Cardenas also argues that condition 6e improperly delegates the court's judicial authority to a probation officer. We address this contention later in this opinion.

To the extent that Cardenas is arguing that the condition is vague because it does not impose a specific curfew but instead, allows for the probation officer to do so, we reject this contention. The condition is unambiguous and does not leave him to speculate as to its requirements: it simply tells Cardenas that he must comply with a curfew if his probation officer directs him to do so. To the extent that Cardenas's issue with the condition is the fact that it permits the probation officer to decide whether to impose a curfew, that is a question of delegation.

Condition 6n requires that Cardenas "[s]ubmit person, vehicle, residence, property, personal effects, computers, and recordable media __________ to search at any time with or without a warrant, and with or without reasonable cause, when required by P.O. or law enforcement officer."

Cardenas argues that this condition is unconstitutionally vague because it includes a blank space after " 'recordable media.' " He interprets this blank space as an "open-ended fill-in-the blank condition." This is an unreasonable interpretation of condition 6n. The blank space exists in order to allow the court to write in any additional items that the court has determined should be subject to search and that are not included in the list provided. If the blank space is not filled in by the court, it serves no purpose and has no meaning. Contrary to Cardenas's contention, the blank space in condition 6n cannot reasonably be interpreted as giving probation officers unfettered discretion to search items beyond those listed. We therefore reject Cardenas's vagueness challenge to condition 6n.

Given Cardenas's unqualified acceptance of this probation condition in the trial court, the only overbreadth challenge that he may raise to the electronic search condition on appeal is a facial overbreadth challenge to the constitutionality of the condition. We therefore review solely the question whether condition 6n, the search condition, which requires Cardenas to submit his "computers" and "recordable media" to search when requested by a probation officer, is unconstitutionally facially overbroad.

Ricardo P. addressed a challenge to an electronics search condition that had been preserved on appeal by the defendant's objection to the imposition of the condition in the trial court. (See Ricardo P., supra, 7 Cal.5th at p. 1117.) Thus, Ricardo P. offers no analysis with respect to the forfeiture of a challenge to a probation condition based on the failure to object in the trial court.

We reiterate that " '[t]he essential question in an overbreadth challenge is the closeness of the fit between the legitimate purpose of the restriction and the burden it imposes on the defendant's constitutional rights—bearing in mind, of course, that perfection in such matters is impossible, and that practical necessity will justify some infringement.' [Citation.]" (Pirali, supra, 217 Cal.App.4th at p. 1346.) A search condition that permits unlimited searches of a probationer's computers and recordable media requires the probationer to waive his Fourth Amendment protections and thus, imposes a burden on the probationer's constitutional rights. We therefore consider whether the search condition permitting searches of a probationer's computers and/or recordable media, in the abstract, and not as applied to Cardenas, is not sufficiently narrowly tailored to the state's legitimate interest in reformation and rehabilitation of probationers in all possible applications. (See Sheena K., supra, 40 Cal.4th at p. 885 [appellate claim that the language of a probation condition is unconstitutionally vague or facially overbroad "does not require scrutiny of individual facts and circumstances but instead requires the review of abstract and generalized legal concepts"].) When the search condition that allows searches of electronic media is viewed in this light, we conclude that the condition is not facially overbroad. Although it is readily apparent that application of this search condition could be constitutionally overbroad in some circumstances, it is equally apparent that such a search condition may be entirely appropriate, and constitutional, in other circumstances. There can be no dispute that certain probationers may require more intensive supervision and monitoring—in particular, with respect to their use of computers and other electronic and recordable media—based on the specific facts of the case or the personal history of the probationer.

Brief A:
In the court opinion excerpt, what is the blank space in condition 6n meant to allow?
The court opinion excerpt above and the records that follow come from unrelated sources.

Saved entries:
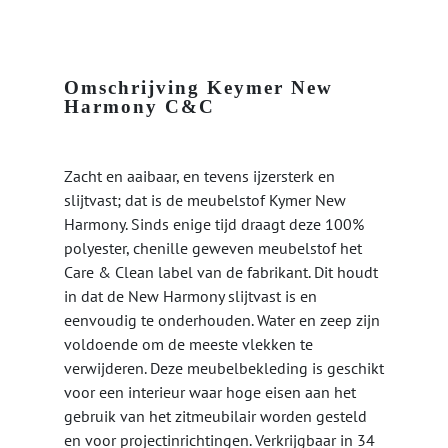
Omschrijving Keymer New
Harmony C&C
Zacht en aaibaar, en tevens ijzersterk en
slijtvast; dat is de meubelstof Kymer New
Harmony. Sinds enige tijd draagt deze 100%
polyester, chenille geweven meubelstof het
Care & Clean label van de fabrikant. Dit houdt
in dat de New Harmony slijtvast is en
eenvoudig te onderhouden. Water en zeep zijn
voldoende om de meeste vlekken te
verwijderen. Deze meubelbekleding is geschikt
voor een interieur waar hoge eisen aan het
gebruik van het zitmeubilair worden gesteld
en voor projectinrichtingen. Verkrijgbaar in 34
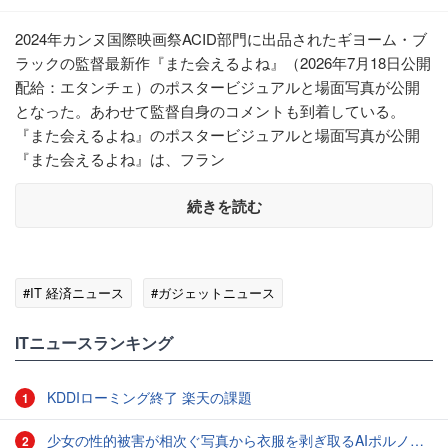
2024年カンヌ国際映画祭ACID部門に出品されたギヨーム・ブ
ラックの監督最新作『また会えるよね』（2026年7月18日公開
配給：エタンチェ）のポスタービジュアルと場面写真が公開
となった。あわせて監督自身のコメントも到着している。
『また会えるよね』のポスタービジュアルと場面写真が公開
『また会えるよね』は、フラン
続きを読む
#IT 経済ニュース
#ガジェットニュース
ITニュースランキング
KDDIローミング終了 楽天の課題
1
少女の性的被害が相次ぐ写真から衣服を剥ぎ取るAIポルノアプリ「ClothOff」の背後にいる人物とは？
2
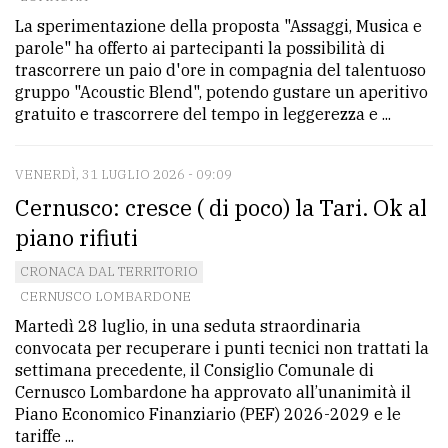
La sperimentazione della proposta "Assaggi, Musica e
parole" ha offerto ai partecipanti la possibilità di
trascorrere un paio d'ore in compagnia del talentuoso
gruppo "Acoustic Blend", potendo gustare un aperitivo
gratuito e trascorrere del tempo in leggerezza e ...
VENERDÌ, 31 LUGLIO 2026 - 09:09
Cernusco: cresce ( di poco) la Tari. Ok al
piano rifiuti
CRONACA DAL TERRITORIO
CERNUSCO LOMBARDONE
Martedì 28 luglio, in una seduta straordinaria
convocata per recuperare i punti tecnici non trattati la
settimana precedente, il Consiglio Comunale di
Cernusco Lombardone ha approvato all’unanimità il
Piano Economico Finanziario (PEF) 2026-2029 e le
tariffe ...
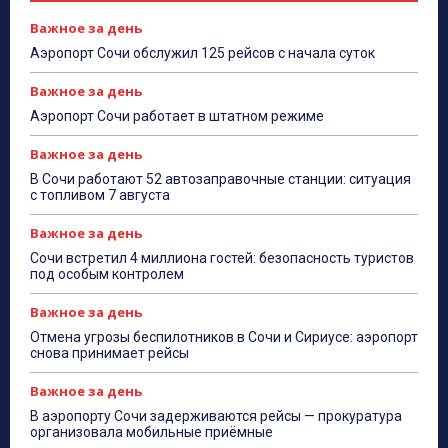
Важное за день
Аэропорт Сочи обслужил 125 рейсов с начала суток
Важное за день
Аэропорт Сочи работает в штатном режиме
Важное за день
В Сочи работают 52 автозаправочные станции: ситуация
с топливом 7 августа
Важное за день
Сочи встретил 4 миллиона гостей: безопасность туристов
под особым контролем
Важное за день
Отмена угрозы беспилотников в Сочи и Сириусе: аэропорт
снова принимает рейсы
Важное за день
В аэропорту Сочи задерживаются рейсы — прокуратура
организовала мобильные приёмные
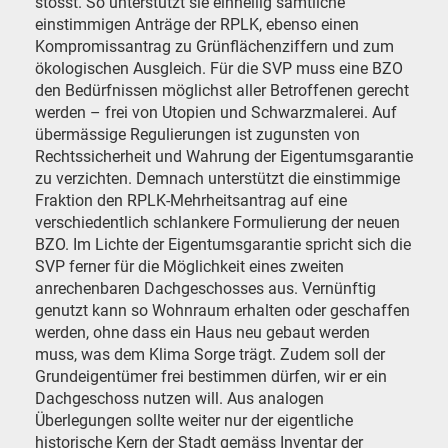
stösst. So unterstützt sie einhellig sämtliche
einstimmigen Anträge der RPLK, ebenso einen
Kompromissantrag zu Grünflächenziffern und zum
ökologischen Ausgleich. Für die SVP muss eine BZO
den Bedürfnissen möglichst aller Betroffenen gerecht
werden – frei von Utopien und Schwarzmalerei. Auf
übermässige Regulierungen ist zugunsten von
Rechtssicherheit und Wahrung der Eigentumsgarantie
zu verzichten. Demnach unterstützt die einstimmige
Fraktion den RPLK-Mehrheitsantrag auf eine
verschiedentlich schlankere Formulierung der neuen
BZO. Im Lichte der Eigentumsgarantie spricht sich die
SVP ferner für die Möglichkeit eines zweiten
anrechenbaren Dachgeschosses aus. Vernünftig
genutzt kann so Wohnraum erhalten oder geschaffen
werden, ohne dass ein Haus neu gebaut werden
muss, was dem Klima Sorge trägt. Zudem soll der
Grundeigentümer frei bestimmen dürfen, wir er ein
Dachgeschoss nutzen will. Aus analogen
Überlegungen sollte weiter nur der eigentliche
historische Kern der Stadt gemäss Inventar der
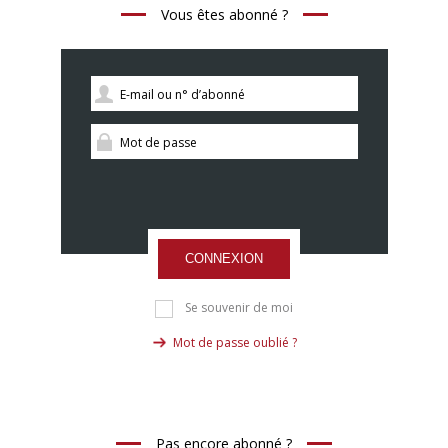
Vous êtes abonné ?
CONNEXION
Se souvenir de moi
Mot de passe oublié ?
Pas encore abonné ?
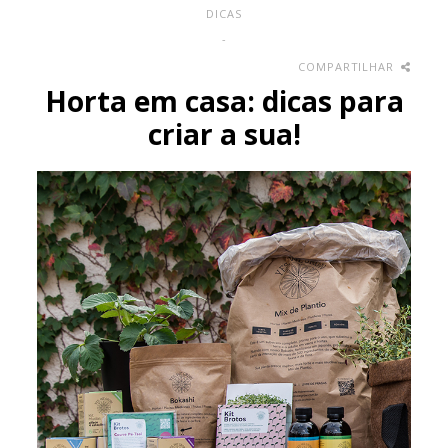
DICAS
-
COMPARTILHAR
Horta em casa: dicas para
criar a sua!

Brief B:
Convert the records into a JSON list of strings, one per line, beginning with the first line of the records and continuing through the line containing "en voor projectinrichtingen.". Include both of those lines, skip blank lines, and leave the pictures out.

Reply A:
It lets the court write in any additional items it has determined should be subject to search that are not in the provided list.

Reply B:
[
  "Omschrijving Keymer New",
  "Harmony C&C",
  "Zacht en aaibaar, en tevens ijzersterk en",
  "slijtvast; dat is de meubelstof Kymer New",
  "Harmony. Sinds enige tijd draagt deze 100%",
  "polyester, chenille geweven meubelstof het",
  "Care & Clean label van de fabrikant. Dit houdt",
  "in dat de New Harmony slijtvast is en",
  "eenvoudig te onderhouden. Water en zeep zijn",
  "voldoende om de meeste vlekken te",
  "verwijderen. Deze meubelbekleding is geschikt",
  "voor een interieur waar hoge eisen aan het",
  "gebruik van het zitmeubilair worden gesteld",
  "en voor projectinrichtingen. Verkrijgbaar in 34"
]